------ 課題の文章

太陽はさんさんとあたたかく輝いて雪はまぶしく、まるで青白くきらめくダイヤモンドの光をふりまいたようでした。数えきれないほどの昆虫、ことにチョウとミツバチが雪の上にかたまって死んでいました。
(中略)
ウェッターホルンの峰に険悪な雲が、まるで細かに梳いた黒い羊毛のふさのようにかかっていました。

 

(岩波文庫「完訳 アンデルセン童話集(五)」(2020) 著:ハンス・クリスチャン・アンデルセン 訳:大畑末吉 p.217)

 

 人間の娘に化けた氷姫の瞳、その中にあった景色も。

 

ルーディは高められたのか、それとも、死をもたらす深い氷の裂けめに、深くどこまでも深く沈んでいったのでしょうか。

------------

**取り組む問題:**
1 - 氷姫の文章のうち、「ウェッターホルンの峰に険悪な」を含むところで始まり「く沈んでいったのでしょうか。」で終わる部分を、一字も変えずに写してください。
2 - 氷姫の文章の最後の一文のあとから、続きを書き進めてください。
ここから先の項目は、氷姫の文章とは別のところから集めたものです。

------ データの抜き出し

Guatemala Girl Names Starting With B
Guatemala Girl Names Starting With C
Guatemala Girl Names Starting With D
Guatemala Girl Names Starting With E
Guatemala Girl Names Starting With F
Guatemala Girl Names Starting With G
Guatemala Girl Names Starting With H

------------

**課題ごとの答え:**
1 -
ウェッターホルンの峰に険悪な雲が、まるで細かに梳いた黒い羊毛のふさのようにかかっていました。

 

(岩波文庫「完訳 アンデルセン童話集(五)」(2020) 著:ハンス・クリスチャン・アンデルセン 訳:大畑末吉 p.217)

 

 人間の娘に化けた氷姫の瞳、その中にあった景色も。

 

ルーディは高められたのか、それとも、死をもたらす深い氷の裂けめに、深くどこまでも深く沈んでいったのでしょうか。

2 -
目に見えるものは、ただ、青緑のガラスのような氷の壁。いくひろとも知れない深淵が、まわりに口をあけていました。したたり落ちる水は鈴を鳴らすような音をたて、真珠のように澄み、しかも青白い炎をあげて光りました。

 

(岩波文庫「完訳 アンデルセン童話集(五)」(2020) 著:ハンス・クリスチャン・アンデルセン 訳:大畑末吉 p.273)

 

 名前ばかりが知られていて、実はあまりきちんと読まれていない、アンデルセンの物語。

 それらの世界が好きな人に届くことを、いつも願っている。